# CO2 System setup (Regulator Question)



## bobby (Feb 27, 2012)

I have obtained a Matheson 8-320 regulator in hopes of setting up a co2 system. 
http://imageshack.us/photo/my-images/801/w3s2.jpg/

I had a question about the size of the fitting on the right side of the regulator as I would like to attach either a needle valve or a metering valve and would need to know what adaptors/connections if any I need to get. I have never done this before and want to make sure I don't make a mistake. If anyone has any experience with this and can help it would be greatly appreciated.

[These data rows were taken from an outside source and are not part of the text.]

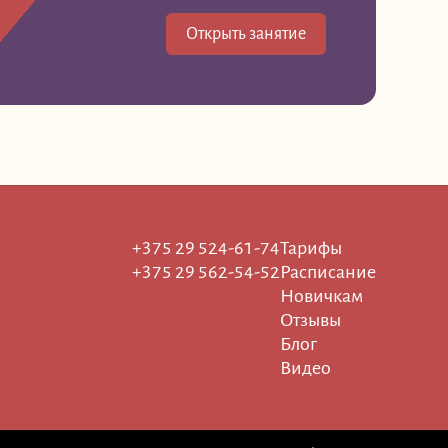
Открыть занятие
+375 29 524-61-74
Тарифы
+375 29 562-54-52
Расписание
Новичкам
Отзывы
Блог
Видео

Here is a picture of the right side of the regulator. Don't know what size that is? 
http://imageshack.us/photo/my-images/822/arw0.jpg/

Here is a pic of the left side which is the 1/4"NPT that connects to the CO2 tank if I am not mistaken.
http://imageshack.us/photo/my-images/5/2ffv.jpg/

Thanks for reading.


----------



## FlyingHellFish (Mar 7, 2011)

Go to Home depot, you need the following

1/4 reducer to 1/8 npt brass watt

then a 1/8 male to your solenoid and 1/8 fittings to your needle valve.

Here mine


----------



## bobby (Feb 27, 2012)

How do I know which side is the input (connected to CO2 tank) side and which i will be connecting my needle valve and others to?

It seems to me as though the left side is 1/4"NPT and the right side is 1/8"NPT.

1/8"NPT will have smaller threads than the 1/4"NPT correct?


----------



## bobby (Feb 27, 2012)

Okay based on a little research I think my inlet which i figure is the right side of the regulator is a fine threaded 1/2" 27 thread.

Did you purchase your needle/metering valve online or locally?


----------



## FlyingHellFish (Mar 7, 2011)

I got it online, it was 30 dollar new. Parker H3

After you get your solenoid and metering valve, there is various ways to hook it up to your regulator. I can't give you a a set list of items because it depends on how you want it to line up.

I believe DarkBlade has a guide on here, but basically you need

1/8 male or female fittings, they come in L, T, and straight line.

Here mine with a "T" fitting.


































You get the idea, it depends on what items you have. Home Depot is the cheapest place for fittings.

So basically, you get the CGA 320 nipple and nut for the inlet. Then you get your solenoid and needle valve, then you decide how you want to mount them and get the fittings.


----------